Two 250w Visi-Therm Stealth Heaters
150 lbs Sugar Grain Live Sand


----------



## Guest (Jun 27, 2007)

I also plan on building a canopy to cover the lighting and match the stand.

I have drawn the basic idea of it up and will scan it soon. It opens from the front and vents from an open back. Two computer fans will also be put in for additional heat-ventilation.


----------



## SBDTHUR (Jun 15, 2007)

Nice idea.. Don't forget to take pictures as you set it up. ;-)


----------



## Guest (Jun 27, 2007)

I've also decided that since my lighting should be adequete enough, I'm going to try and incorporate a variety of different kinds and colors of mushroom corals as well. I was thinking about doing different types of soft corals, but I have decided that it would make a nice display to have a variety of shrooms. 
Also works out since they are fairly inexpensive and my one favorite corals (not to mention easy to keep).


----------



## Guest (Jun 28, 2007)

Here's a basic list of some mushroom corals I'd like to incorporate in the tank:

Green Striped Mushroom
Blue/Green Ricordia Mushroom
Red Mushroom
Bullseye Mushroom
Green Flourescent Mushroom
Any feedback on my choices or other kinds I should include are welcome.


----------



## Guest (Jun 28, 2007)

I've been running canisters on my 46 and 55 for quite some time with no problems...

but thanks for the helpful feedback....


----------



## SBDTHUR (Jun 15, 2007)

I thought most people ran canisters on there sw tanks.


----------



## Bear (Jun 8, 2006)

I would def. go without the canister.

-------------------------

REQUIRED ACTION >> Write out the aquarium forum thread word for word, from "Two 250w Visi-Therm" up to and including "for additional heat-ventilation.".

-------------------------

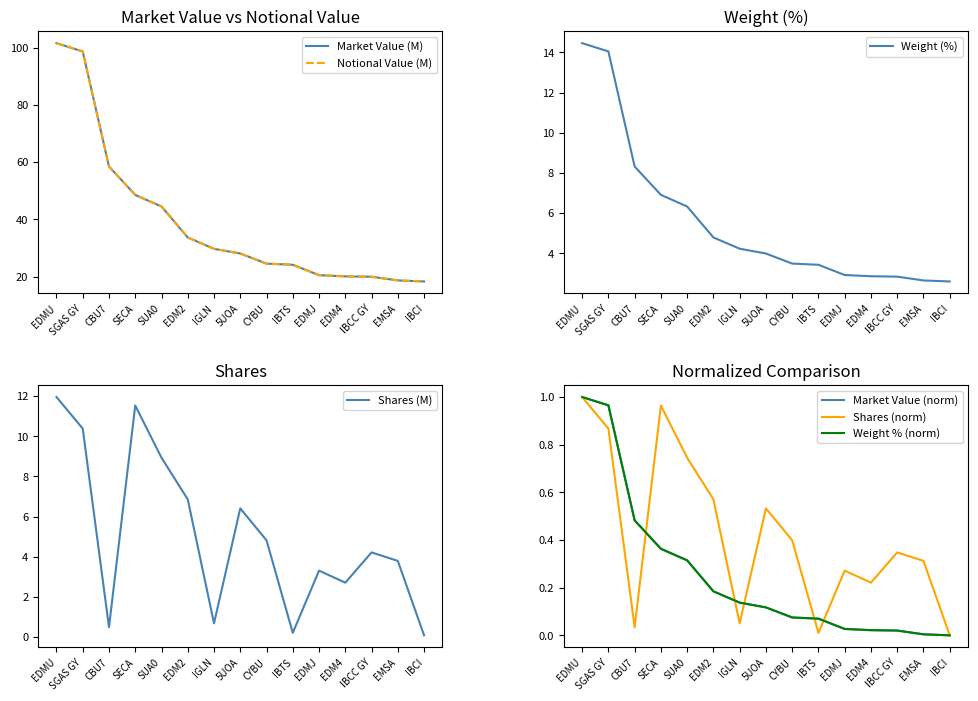

What is the difference between the maximum and second lowest values in the Shares series?

11.8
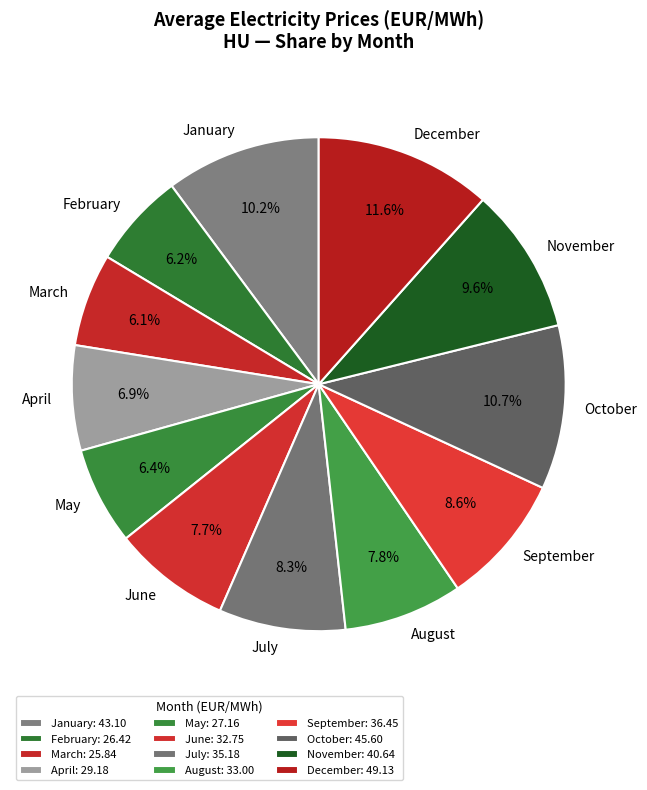

What is the total percentage of December and May?

18.0%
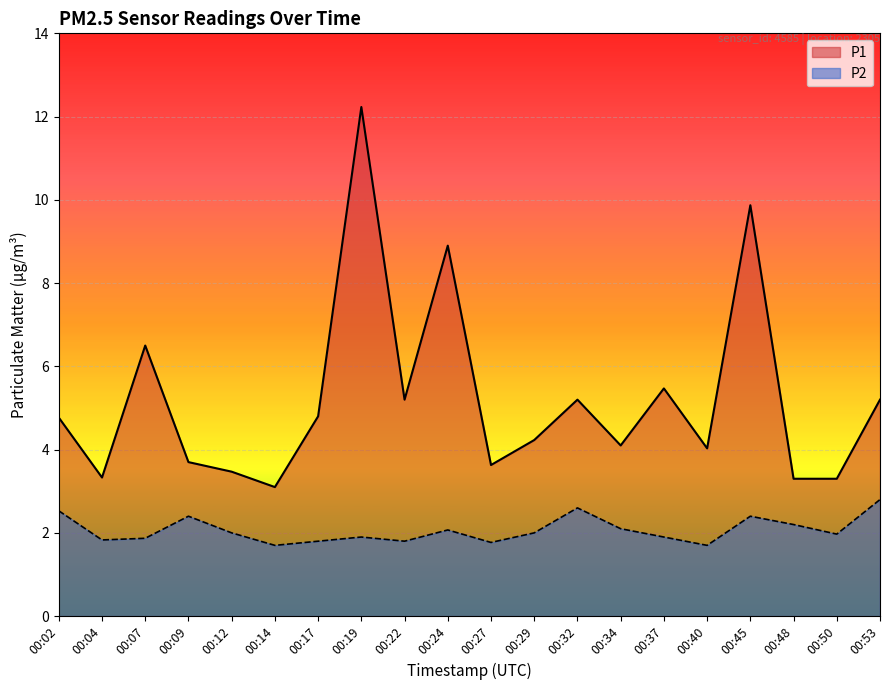

Read the P2 value at 00:37.

1.9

-------------------------

ANSWER TO THE EXERCISE >>
Two 250w Visi-Therm Stealth Heaters
150 lbs Sugar Grain Live Sand


----------



## Guest (Jun 27, 2007)

I also plan on building a canopy to cover the lighting and match the stand.

I have drawn the basic idea of it up and will scan it soon. It opens from the front and vents from an open back. Two computer fans will also be put in for additional heat-ventilation.